An audience member stated, “The one thing we’re missing here is the patient experience. While they’re waiting in the waiting room, in the doctor’s office, there’s no reason they can’t participate in their own care. And getting access to that data could take place while patients are waiting.”
“Do you have somebody who wakes up in the morning every day in your organization, who’s thinking about those problems?” Blackwelder asked. “And you don’t have such a person, do you want one? Or don’t you want one?”
Pitts offered, “Jeff Hammerbacher, founder of Cloudera, said, the best innovations involve getting consumers to click on apps. We can apply some of those same learnings to healthcare.”

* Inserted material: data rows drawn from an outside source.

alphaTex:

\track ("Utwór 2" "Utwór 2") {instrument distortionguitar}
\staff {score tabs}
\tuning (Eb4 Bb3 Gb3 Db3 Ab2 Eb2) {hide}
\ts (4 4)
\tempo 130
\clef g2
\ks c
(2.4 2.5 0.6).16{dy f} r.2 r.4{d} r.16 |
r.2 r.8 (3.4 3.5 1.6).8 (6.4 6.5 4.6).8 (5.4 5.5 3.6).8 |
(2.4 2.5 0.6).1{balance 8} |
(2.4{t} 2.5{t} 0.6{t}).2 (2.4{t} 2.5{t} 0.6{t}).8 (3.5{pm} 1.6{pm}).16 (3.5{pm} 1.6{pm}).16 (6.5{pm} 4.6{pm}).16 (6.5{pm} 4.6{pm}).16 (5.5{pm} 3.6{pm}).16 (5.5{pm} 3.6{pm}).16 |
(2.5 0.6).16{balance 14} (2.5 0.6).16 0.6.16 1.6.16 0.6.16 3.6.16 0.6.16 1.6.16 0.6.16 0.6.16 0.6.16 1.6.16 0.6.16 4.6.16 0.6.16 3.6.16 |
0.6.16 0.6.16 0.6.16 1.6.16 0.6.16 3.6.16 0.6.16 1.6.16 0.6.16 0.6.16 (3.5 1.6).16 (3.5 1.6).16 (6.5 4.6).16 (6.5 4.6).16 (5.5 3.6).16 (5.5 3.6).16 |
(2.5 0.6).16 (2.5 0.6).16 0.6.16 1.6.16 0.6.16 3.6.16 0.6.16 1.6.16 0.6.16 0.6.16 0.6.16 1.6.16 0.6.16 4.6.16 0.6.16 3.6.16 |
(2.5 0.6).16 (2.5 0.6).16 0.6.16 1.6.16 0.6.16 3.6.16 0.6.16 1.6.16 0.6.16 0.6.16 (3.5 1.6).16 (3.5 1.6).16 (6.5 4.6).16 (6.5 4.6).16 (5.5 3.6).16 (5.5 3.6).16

“We’re looking at how we integrate our marketing and clinical teams,” Nguyen noted. “Marketing has traditionally looked at promoting services. Now we’re looking at integrating the data they’re using, to segment and to introduce messaging. And we’re looking to see how many clicks patients need to go through, to see the messaging we’re trying to send. All of those end up as data points that we can use to better define messaging, for marketing or for clinical engagement across the population.”
And, in response to an audience question, “What are we competing over” as patient care organizations? Nguyen replied that “Competition really depends on the seat you’re in. If you’re the CFO, you’re competing for the revenues. If you’re the CMO, you’re competing on quality. For me, as the CEO of population health, we’re looking to be successful in managing the costs of care while trying to achieve the Triple Aim. In northern Virginia, we have probably the three top zip codes, income-wise, in the country. And 70 percent of our population is covered by commercial, employer-based health insurance. And we’ve got 70 percent of our market. And we’re so big that we command a higher payment from payers. So some of the health plans are trying to create narrow networks to steer patients away from us. And while these are rich people, we thought some would pay out of pocket to stay with us, and even with this particular payer with 35,000 lives in a commercial ACO, we started to see some fall-off. So competition around effectiveness—delivering care at an efficient, effective cost, is beginning to heat up. There are people who will pay for convenience, but that’s not everyone.”